## ACTION ITEM:
Please return the listing exactly, line for line.
Start of EXERCISE DATA
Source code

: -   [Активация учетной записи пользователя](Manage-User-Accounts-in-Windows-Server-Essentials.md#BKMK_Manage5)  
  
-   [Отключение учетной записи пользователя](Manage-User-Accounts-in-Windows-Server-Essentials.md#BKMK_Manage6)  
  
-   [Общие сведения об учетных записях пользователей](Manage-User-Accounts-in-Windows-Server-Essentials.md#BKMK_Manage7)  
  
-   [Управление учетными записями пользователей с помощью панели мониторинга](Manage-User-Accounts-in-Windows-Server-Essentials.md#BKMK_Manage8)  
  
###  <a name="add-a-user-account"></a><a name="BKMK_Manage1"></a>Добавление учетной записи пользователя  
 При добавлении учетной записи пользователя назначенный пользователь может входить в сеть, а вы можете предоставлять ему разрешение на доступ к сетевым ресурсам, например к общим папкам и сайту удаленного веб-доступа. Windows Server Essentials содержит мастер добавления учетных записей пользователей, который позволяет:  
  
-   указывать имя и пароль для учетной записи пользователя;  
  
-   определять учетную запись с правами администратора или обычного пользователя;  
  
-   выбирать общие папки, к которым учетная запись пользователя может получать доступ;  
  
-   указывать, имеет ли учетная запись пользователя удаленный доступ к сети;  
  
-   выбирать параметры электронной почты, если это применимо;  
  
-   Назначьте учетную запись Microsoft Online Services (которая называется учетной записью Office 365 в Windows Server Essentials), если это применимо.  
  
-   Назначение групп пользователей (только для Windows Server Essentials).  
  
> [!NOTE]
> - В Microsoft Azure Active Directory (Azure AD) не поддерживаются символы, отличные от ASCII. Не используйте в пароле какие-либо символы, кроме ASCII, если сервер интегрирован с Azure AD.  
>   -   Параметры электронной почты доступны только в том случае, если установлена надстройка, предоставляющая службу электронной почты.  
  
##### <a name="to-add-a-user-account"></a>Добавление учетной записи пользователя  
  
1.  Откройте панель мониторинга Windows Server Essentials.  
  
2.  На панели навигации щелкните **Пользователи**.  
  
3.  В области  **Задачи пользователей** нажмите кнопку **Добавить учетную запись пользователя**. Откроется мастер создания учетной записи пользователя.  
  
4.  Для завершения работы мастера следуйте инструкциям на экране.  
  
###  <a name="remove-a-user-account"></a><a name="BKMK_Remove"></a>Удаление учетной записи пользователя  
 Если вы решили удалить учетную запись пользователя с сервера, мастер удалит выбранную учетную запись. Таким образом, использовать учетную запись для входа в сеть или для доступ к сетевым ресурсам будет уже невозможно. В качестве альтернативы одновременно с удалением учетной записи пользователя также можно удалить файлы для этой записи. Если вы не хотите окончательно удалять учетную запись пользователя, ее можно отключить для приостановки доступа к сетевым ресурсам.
End of EXERCISE DATA
## SOLUTION TO THE PROBLEM:
Source code

: -   [Активация учетной записи пользователя](Manage-User-Accounts-in-Windows-Server-Essentials.md#BKMK_Manage5)  
  
-   [Отключение учетной записи пользователя](Manage-User-Accounts-in-Windows-Server-Essentials.md#BKMK_Manage6)  
  
-   [Общие сведения об учетных записях пользователей](Manage-User-Accounts-in-Windows-Server-Essentials.md#BKMK_Manage7)  
  
-   [Управление учетными записями пользователей с помощью панели мониторинга](Manage-User-Accounts-in-Windows-Server-Essentials.md#BKMK_Manage8)  
  
###  <a name="add-a-user-account"></a><a name="BKMK_Manage1"></a>Добавление учетной записи пользователя  
 При добавлении учетной записи пользователя назначенный пользователь может входить в сеть, а вы можете предоставлять ему разрешение на доступ к сетевым ресурсам, например к общим папкам и сайту удаленного веб-доступа. Windows Server Essentials содержит мастер добавления учетных записей пользователей, который позволяет:  
  
-   указывать имя и пароль для учетной записи пользователя;  
  
-   определять учетную запись с правами администратора или обычного пользователя;  
  
-   выбирать общие папки, к которым учетная запись пользователя может получать доступ;  
  
-   указывать, имеет ли учетная запись пользователя удаленный доступ к сети;  
  
-   выбирать параметры электронной почты, если это применимо;  
  
-   Назначьте учетную запись Microsoft Online Services (которая называется учетной записью Office 365 в Windows Server Essentials), если это применимо.  
  
-   Назначение групп пользователей (только для Windows Server Essentials).  
  
> [!NOTE]
> - В Microsoft Azure Active Directory (Azure AD) не поддерживаются символы, отличные от ASCII. Не используйте в пароле какие-либо символы, кроме ASCII, если сервер интегрирован с Azure AD.  
>   -   Параметры электронной почты доступны только в том случае, если установлена надстройка, предоставляющая службу электронной почты.  
  
##### <a name="to-add-a-user-account"></a>Добавление учетной записи пользователя  
  
1.  Откройте панель мониторинга Windows Server Essentials.  
  
2.  На панели навигации щелкните **Пользователи**.  
  
3.  В области  **Задачи пользователей** нажмите кнопку **Добавить учетную запись пользователя**. Откроется мастер создания учетной записи пользователя.  
  
4.  Для завершения работы мастера следуйте инструкциям на экране.  
  
###  <a name="remove-a-user-account"></a><a name="BKMK_Remove"></a>Удаление учетной записи пользователя  
 Если вы решили удалить учетную запись пользователя с сервера, мастер удалит выбранную учетную запись. Таким образом, использовать учетную запись для входа в сеть или для доступ к сетевым ресурсам будет уже невозможно. В качестве альтернативы одновременно с удалением учетной записи пользователя также можно удалить файлы для этой записи. Если вы не хотите окончательно удалять учетную запись пользователя, ее можно отключить для приостановки доступа к сетевым ресурсам.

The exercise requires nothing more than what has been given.